The next 90 minutes prove you right. And the heavy-handedness isn't just in the staging. "Low Level Panic" won British playwright Clare McIntyre a Samuel Beckett Theatre Award in 1989, but in this production's playbill notes, even director Suzanne Richard admits that her initial reaction to the work was that it was merely "a fair play."

Richard, Open Circle's co-founder and artistic director, became confident, however, that she and her crew could unearth the finer points of what first came off as pages of women's-studies diatribe. She succeeds only partly.

In the opening scene, Mary (Jessica Lynn Rodriguez), who's pretty but not slim, is angrily paging through a girlie magazine she found in a trash bin. She asks Jo (Selene Faer), an earnest if naive- sounding question: "Why do guys get off on this stuff?" Meanwhile, Jo, who sees herself as fat, fantasizes about how fabulous her life would be if she were tall and thin and beautiful.

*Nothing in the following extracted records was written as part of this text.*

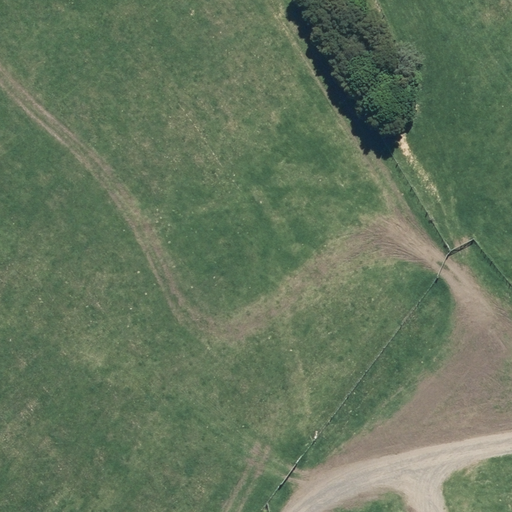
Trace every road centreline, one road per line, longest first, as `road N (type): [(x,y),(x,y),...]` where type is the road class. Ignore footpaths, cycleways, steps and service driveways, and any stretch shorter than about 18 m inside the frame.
road 1 (track): [(154,214),(258,201),(356,213),(442,264),(511,346)]
road 2 (track): [(511,443),(377,464),(347,476),(302,511)]
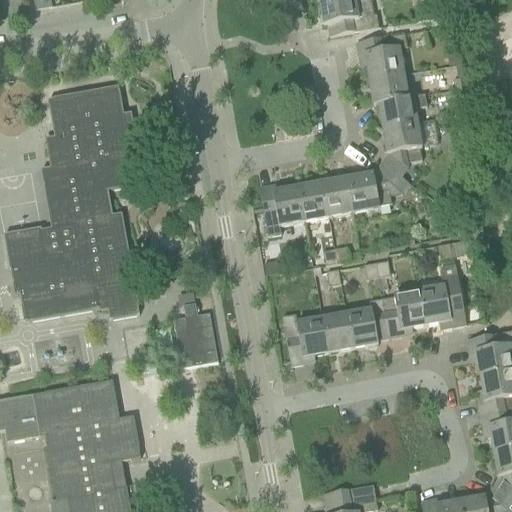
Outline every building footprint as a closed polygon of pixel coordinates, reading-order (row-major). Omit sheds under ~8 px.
[(48,12),(45,0),(41,0),(33,2),(35,14),(48,12)] [(340,0),(318,4),(322,29),(327,28),(329,40),(357,35),(358,36),(378,32),(375,18),(373,19),(369,0),(340,0)] [(364,59),(368,83),(403,77),(398,53),(406,52),(404,38),(382,42),(383,42),(355,47),(358,60),(364,59)] [(368,83),(373,109),(412,102),(412,101),(407,102),(403,77),(368,83)] [(459,81),(461,93),(473,91),(471,79),(459,81)] [(24,234),(3,238),(11,286),(16,286),(24,284),(25,292),(17,293),(24,326),(98,313),(106,312),(109,325),(138,319),(135,298),(133,288),(120,218),(111,220),(107,195),(140,190),(129,128),(127,118),(127,117),(122,118),(117,91),(48,104),(52,131),(54,140),(54,142),(58,162),(59,170),(40,174),(38,174),(38,175),(41,175),(51,232),(40,234),(40,231),(33,232),(24,234)] [(473,91),(461,93),(463,105),(475,103),(473,91)] [(378,109),(382,133),(416,127),(414,113),(426,111),(424,100),(412,102),(373,109),(373,110),(378,109)] [(387,159),(380,169),(399,182),(404,174),(403,168),(421,165),(419,153),(421,153),(416,127),(382,133),(387,159)] [(374,178),(348,182),(354,217),(379,213),(379,211),(391,209),(389,200),(401,198),(408,188),(399,182),(380,169),(374,178)] [(348,182),(323,187),(329,222),(354,217),(348,182)] [(323,187),(298,191),(304,226),(329,222),(323,187)] [(304,226),(298,191),(273,195),(272,190),(258,192),(267,241),(281,239),(279,231),(304,226)] [(452,263),(449,248),(437,250),(440,265),(452,263)] [(346,250),(334,252),(337,268),(348,266),(346,250)] [(337,268),(334,252),(322,254),(325,269),(337,268)] [(387,264),(374,266),(377,281),(389,279),(387,264)] [(377,281),(374,266),(363,268),(366,283),(377,281)] [(443,291),(419,295),(425,330),(449,326),(450,332),(451,332),(465,329),(456,278),(454,269),(439,272),(441,281),(442,285),(443,291)] [(326,275),(328,291),(340,289),(338,273),(326,275)] [(393,302),(381,304),(388,343),(401,340),(400,335),(425,330),(419,295),(393,300),(393,302)] [(370,315),(346,319),(352,354),(377,349),(376,345),(388,343),(381,304),(369,307),(370,315)] [(172,325),(181,373),(217,367),(209,318),(197,320),(195,308),(183,310),(185,322),(172,325)] [(346,319),(320,323),(326,358),(352,354),(346,319)] [(326,358),(320,323),(296,328),(294,320),(281,322),(289,371),(303,368),(302,362),(326,358)] [(475,357),(479,382),(511,375),(511,367),(509,350),(511,349),(511,335),(494,339),(466,344),(469,358),(475,357)] [(477,407),(480,420),(511,414),(511,375),(479,382),(483,406),(477,407)] [(9,403),(0,405),(0,436),(4,435),(6,447),(39,441),(44,441),(55,505),(50,506),(50,511),(126,511),(123,491),(126,491),(125,490),(121,466),(140,462),(133,420),(132,421),(118,423),(114,424),(112,416),(117,415),(112,385),(9,403)] [(488,432),(492,456),(511,452),(511,414),(480,420),(482,433),(488,432)] [(497,483),(491,493),(511,505),(511,503),(511,452),(492,456),(497,483)] [(325,511),(375,511),(375,505),(372,490),(348,494),(350,507),(325,511)] [(484,501),(459,505),(459,511),(511,511),(511,506),(511,505),(491,493),(485,502),(484,501)] [(348,494),(323,499),(325,511),(350,507),(348,494)]
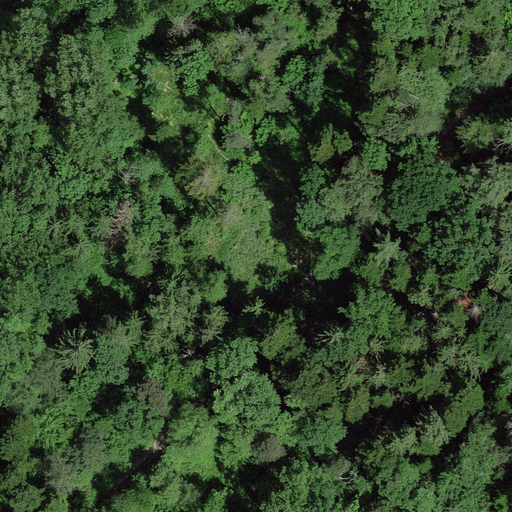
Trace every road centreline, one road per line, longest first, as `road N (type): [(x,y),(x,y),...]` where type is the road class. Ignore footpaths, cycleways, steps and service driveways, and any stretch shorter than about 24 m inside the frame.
road 1 (track): [(93,511),(511,72)]
road 2 (track): [(438,152),(511,282)]
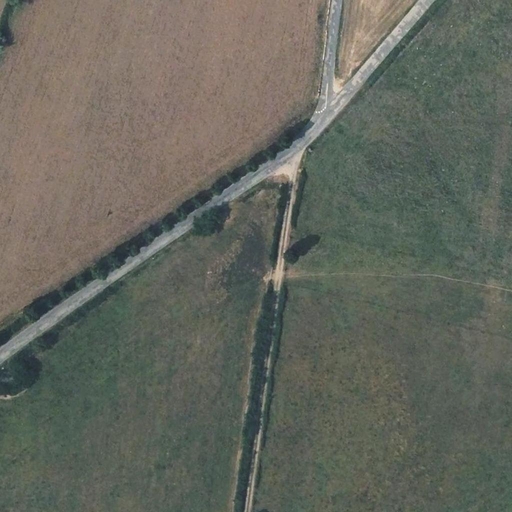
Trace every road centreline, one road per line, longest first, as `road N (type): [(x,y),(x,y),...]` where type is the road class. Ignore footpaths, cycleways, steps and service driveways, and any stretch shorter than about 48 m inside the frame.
road 1 (unclassified): [(328,124),(254,190),(0,357)]
road 2 (unclassified): [(433,0),(328,124)]
road 3 (residential): [(328,124),(345,0)]
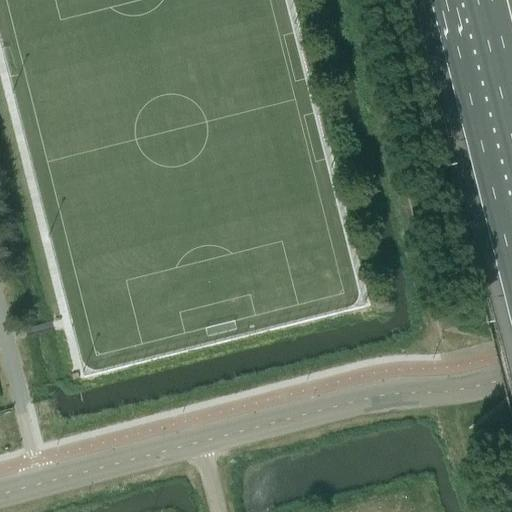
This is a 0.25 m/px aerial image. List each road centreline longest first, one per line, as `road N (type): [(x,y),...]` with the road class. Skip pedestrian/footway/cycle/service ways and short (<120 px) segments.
road 1 (unclassified): [(0,493),(379,393),(511,379)]
road 2 (motorway): [(474,0),(511,151)]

Mary's frustration over glorified body images is valid, but at this point in the play her fury seems abnormal: If Jo mentions meeting a dashing man in her daydream, Mary rebukes her with "He might be repulsive" or "He might push you around!" In the next scene, however, the reason becomes clear: Mary steps in front of the stage and delivers a monologue about the night she was sexually assaulted on her way home from work.

The attack's reenactment is disturbing enough, accompanied by a recording of the two men's approach (with the voices of Michael Dove and Brandon Thane Wilson). Then Mary shows us just where they grabbed her and lets out a scream -- and in 1409 Playbill Cafe's tiny space, that yell is pretty jarring -- before the lights go down.

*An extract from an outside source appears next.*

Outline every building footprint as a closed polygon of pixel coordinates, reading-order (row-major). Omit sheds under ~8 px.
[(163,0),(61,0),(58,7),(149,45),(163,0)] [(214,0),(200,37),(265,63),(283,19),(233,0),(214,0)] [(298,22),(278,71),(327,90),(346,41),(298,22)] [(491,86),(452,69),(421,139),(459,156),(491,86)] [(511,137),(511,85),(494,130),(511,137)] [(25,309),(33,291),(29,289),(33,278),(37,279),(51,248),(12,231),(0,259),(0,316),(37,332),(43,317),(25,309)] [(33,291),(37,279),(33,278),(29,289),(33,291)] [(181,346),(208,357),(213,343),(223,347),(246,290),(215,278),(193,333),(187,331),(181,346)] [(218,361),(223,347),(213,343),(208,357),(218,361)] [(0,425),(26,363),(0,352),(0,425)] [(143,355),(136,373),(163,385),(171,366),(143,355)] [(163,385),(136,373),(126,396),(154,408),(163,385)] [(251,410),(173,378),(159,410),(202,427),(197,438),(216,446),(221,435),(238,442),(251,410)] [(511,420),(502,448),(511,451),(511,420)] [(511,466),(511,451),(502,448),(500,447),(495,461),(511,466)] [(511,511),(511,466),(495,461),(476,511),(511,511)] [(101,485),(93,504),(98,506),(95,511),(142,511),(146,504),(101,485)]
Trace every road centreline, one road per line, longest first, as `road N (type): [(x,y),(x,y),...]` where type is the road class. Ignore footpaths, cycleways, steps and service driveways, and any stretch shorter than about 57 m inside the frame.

More deeply affecting, though, is the aftermath. Mary blames the fact that she was wearing a skirt for the attack, and she later becomes upset while primping for a party. (With a frame around the front of the set, the actresses, including K. Clare Johnson's seldom- seen third roommate, Celia, face the audience as they examine themselves in an implied mirror.)

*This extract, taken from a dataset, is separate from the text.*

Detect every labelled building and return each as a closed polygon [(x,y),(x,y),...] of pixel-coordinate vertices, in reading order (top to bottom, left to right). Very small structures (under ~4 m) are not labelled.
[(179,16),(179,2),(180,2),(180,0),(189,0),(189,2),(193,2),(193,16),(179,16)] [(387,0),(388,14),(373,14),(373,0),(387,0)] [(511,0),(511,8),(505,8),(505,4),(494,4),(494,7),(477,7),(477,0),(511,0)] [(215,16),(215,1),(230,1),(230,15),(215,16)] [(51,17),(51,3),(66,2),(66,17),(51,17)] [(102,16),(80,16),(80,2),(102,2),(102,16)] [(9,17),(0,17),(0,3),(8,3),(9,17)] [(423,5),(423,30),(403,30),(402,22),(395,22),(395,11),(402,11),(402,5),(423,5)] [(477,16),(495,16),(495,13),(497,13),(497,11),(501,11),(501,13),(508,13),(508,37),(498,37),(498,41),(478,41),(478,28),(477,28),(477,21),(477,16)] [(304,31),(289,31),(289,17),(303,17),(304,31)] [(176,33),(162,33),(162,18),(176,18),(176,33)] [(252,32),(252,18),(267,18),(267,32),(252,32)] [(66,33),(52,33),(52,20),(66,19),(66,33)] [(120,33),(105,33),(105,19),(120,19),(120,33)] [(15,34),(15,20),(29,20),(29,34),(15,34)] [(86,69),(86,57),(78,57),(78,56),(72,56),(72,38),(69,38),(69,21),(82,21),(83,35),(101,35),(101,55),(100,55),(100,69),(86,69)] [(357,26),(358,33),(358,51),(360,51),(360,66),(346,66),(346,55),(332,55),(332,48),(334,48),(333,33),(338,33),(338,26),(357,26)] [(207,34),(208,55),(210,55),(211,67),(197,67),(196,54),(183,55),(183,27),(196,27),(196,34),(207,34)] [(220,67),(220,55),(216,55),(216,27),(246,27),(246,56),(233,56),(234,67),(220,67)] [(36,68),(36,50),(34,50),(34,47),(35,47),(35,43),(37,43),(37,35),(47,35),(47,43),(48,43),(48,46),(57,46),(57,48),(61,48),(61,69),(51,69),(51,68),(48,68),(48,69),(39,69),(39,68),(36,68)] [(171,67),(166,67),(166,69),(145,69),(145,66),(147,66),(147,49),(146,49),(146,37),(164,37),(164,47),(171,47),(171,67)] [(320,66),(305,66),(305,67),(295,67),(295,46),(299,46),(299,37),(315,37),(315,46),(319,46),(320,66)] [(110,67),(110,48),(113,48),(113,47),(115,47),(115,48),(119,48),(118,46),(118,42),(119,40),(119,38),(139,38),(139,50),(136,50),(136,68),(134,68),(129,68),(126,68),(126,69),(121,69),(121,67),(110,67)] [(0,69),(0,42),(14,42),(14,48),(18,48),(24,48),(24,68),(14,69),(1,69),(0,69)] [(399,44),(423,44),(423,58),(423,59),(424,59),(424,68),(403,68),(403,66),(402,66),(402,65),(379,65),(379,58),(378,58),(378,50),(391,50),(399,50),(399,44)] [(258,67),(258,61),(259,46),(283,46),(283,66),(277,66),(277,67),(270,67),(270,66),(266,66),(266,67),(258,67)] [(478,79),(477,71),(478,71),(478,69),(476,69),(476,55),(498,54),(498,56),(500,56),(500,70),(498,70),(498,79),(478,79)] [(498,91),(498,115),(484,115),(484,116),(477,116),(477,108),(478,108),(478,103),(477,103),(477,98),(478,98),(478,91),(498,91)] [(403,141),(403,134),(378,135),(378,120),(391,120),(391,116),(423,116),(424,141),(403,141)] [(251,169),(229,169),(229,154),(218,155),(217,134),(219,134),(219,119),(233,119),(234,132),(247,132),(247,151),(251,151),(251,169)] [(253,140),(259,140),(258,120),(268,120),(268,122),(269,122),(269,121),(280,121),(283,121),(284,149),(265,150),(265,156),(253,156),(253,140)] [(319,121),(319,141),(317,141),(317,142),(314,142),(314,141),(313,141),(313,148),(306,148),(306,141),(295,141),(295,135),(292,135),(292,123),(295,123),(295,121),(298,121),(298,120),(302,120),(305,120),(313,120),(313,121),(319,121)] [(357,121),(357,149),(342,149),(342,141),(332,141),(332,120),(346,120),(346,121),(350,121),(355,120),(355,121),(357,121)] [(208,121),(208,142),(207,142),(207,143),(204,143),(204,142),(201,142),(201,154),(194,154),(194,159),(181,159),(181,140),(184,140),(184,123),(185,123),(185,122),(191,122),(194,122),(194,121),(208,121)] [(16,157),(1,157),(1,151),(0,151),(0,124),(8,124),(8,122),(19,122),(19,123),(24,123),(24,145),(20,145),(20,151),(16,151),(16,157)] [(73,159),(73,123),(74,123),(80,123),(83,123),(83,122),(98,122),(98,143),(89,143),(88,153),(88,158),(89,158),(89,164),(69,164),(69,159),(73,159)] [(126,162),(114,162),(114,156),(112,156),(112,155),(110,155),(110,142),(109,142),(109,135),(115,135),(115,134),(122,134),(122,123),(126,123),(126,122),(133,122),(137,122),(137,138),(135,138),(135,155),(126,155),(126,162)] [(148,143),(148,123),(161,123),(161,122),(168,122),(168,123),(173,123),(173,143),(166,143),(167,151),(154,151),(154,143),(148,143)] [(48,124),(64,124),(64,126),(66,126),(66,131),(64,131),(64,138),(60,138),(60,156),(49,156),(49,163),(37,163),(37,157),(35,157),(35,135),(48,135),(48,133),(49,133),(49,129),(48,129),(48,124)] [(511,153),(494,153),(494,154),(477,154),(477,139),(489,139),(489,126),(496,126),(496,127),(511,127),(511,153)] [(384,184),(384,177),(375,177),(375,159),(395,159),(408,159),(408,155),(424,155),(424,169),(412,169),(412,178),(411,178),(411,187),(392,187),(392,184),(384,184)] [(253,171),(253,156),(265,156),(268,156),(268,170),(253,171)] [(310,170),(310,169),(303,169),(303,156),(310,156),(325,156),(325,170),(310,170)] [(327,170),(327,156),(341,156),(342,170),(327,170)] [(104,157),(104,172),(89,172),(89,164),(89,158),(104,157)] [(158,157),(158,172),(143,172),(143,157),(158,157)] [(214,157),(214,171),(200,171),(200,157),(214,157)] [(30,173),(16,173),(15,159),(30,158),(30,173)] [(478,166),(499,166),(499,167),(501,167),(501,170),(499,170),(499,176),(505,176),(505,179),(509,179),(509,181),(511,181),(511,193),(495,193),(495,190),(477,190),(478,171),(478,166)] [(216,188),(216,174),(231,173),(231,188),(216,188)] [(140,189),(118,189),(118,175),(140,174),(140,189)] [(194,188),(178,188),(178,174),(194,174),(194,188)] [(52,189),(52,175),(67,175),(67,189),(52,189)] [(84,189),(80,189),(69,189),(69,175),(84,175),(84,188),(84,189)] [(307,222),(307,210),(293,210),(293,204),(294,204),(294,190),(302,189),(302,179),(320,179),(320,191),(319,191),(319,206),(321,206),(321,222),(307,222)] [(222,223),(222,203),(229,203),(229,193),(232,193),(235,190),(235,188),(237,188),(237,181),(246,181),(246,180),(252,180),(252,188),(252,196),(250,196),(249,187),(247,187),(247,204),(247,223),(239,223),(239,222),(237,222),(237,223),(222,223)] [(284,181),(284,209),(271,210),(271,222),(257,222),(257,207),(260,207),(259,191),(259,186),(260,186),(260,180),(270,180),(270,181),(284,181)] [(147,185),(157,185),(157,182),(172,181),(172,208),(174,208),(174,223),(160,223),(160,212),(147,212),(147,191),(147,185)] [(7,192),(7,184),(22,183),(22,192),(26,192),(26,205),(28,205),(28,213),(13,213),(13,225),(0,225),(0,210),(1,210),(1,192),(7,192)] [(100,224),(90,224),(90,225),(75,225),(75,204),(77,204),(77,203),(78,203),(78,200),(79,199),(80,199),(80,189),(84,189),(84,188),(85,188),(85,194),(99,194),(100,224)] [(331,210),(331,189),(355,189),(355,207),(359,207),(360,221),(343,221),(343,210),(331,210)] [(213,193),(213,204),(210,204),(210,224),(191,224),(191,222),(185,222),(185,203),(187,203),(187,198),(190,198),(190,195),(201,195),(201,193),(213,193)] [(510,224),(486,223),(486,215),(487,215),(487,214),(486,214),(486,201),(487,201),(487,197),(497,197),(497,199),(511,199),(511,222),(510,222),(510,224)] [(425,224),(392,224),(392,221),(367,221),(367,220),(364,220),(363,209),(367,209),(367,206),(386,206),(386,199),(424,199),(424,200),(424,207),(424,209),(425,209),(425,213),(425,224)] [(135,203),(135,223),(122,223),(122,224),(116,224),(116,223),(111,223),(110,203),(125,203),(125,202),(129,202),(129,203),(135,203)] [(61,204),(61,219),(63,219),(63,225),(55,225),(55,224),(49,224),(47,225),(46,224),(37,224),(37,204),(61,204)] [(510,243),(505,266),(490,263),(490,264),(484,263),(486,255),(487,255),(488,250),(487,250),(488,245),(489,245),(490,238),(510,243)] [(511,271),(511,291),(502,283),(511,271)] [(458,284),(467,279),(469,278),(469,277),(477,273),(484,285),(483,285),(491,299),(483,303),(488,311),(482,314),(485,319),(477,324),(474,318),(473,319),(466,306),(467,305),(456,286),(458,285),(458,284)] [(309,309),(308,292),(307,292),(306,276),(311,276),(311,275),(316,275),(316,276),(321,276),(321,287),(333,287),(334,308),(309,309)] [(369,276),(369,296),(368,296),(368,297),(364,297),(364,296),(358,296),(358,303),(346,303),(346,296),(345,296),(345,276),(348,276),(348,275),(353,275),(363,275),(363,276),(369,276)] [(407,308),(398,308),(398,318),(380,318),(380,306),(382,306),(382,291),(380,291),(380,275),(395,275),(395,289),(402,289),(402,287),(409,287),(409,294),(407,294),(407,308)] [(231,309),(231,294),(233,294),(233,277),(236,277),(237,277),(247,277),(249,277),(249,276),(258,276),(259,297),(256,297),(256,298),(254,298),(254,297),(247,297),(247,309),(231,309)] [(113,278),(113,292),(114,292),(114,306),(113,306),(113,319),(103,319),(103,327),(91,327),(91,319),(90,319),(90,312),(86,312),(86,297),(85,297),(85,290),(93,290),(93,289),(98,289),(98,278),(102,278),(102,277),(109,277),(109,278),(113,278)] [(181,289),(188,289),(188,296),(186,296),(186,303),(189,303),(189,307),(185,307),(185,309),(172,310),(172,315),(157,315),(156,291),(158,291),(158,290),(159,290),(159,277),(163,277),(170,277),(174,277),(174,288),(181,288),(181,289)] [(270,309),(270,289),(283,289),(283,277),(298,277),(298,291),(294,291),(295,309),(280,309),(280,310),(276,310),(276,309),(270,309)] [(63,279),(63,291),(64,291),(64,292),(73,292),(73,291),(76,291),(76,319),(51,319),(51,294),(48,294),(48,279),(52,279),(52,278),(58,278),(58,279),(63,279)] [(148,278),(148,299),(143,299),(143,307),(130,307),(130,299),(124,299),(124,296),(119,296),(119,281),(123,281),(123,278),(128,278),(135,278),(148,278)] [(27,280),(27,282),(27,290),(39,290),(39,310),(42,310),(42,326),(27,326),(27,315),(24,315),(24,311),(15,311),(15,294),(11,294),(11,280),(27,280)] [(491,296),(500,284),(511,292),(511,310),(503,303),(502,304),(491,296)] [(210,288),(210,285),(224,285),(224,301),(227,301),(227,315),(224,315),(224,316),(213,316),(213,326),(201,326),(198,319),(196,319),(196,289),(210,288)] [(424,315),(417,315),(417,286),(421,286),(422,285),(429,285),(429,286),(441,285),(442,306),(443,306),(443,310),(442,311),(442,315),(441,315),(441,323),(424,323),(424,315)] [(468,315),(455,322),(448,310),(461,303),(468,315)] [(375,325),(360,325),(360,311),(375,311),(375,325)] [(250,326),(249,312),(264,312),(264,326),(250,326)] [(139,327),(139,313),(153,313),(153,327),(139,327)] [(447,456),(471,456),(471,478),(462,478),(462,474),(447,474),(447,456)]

Mary feels disgusting in her clingy, strapless dress. Like she's inviting men to whistle and gawk. Like a "sitting duck." It's typical thinking for victims of sexual assault, and something that the Oprahs of the world have been trying vehemently to reverse. McIntyre's gut-wrenching first-person confession of this attitude - - maximized by the vulnerability and angst that Rodriguez brings to the role -- makes it clear, however, that no amount of logic can erase it.

The rest of "Low Level Panic," unfortunately, is all talk and little insight. It goes without saying that the women's primary obsession -- the importance of looks in modern society -- is already a well-trod subject. Sometimes McIntyre expresses the issue with interesting dialogue ("I'm not repulsive," Jo says, "but I'm not right, either") but more often the characters come off as whiny and melodramatic ("Why did he have to choose our dumpster?" Mary asks, referring to whomever discarded the explicit magazine).

The actresses all do a creditable job, with Faer and Johnson mercifully making the most of the play's few attempts at humor. The production's highlights, however, don't quite make up for its navel- gazing hammer -- at its lowest moment, Jo's disgusted analysis of another of her fantasies is followed by a song whose chorus is "poor thing" -- and the characters' unnatural and repetitious speechifying quickly makes "Low Level Panic" feel even worse than the worst "Sex and the City" episode ever.

When Jo at one point asks Mary, "What's going on inside your head?" the audience might not chuckle, but it's arguably the drama's biggest laugh.

Low Level Panic, by Clare McIntyre. Directed by Suzanne Richard. Set, Klyph Stanford; lighting, Marianne Meadows; costumes, Melanie Clark; sound, Ian Armstrong.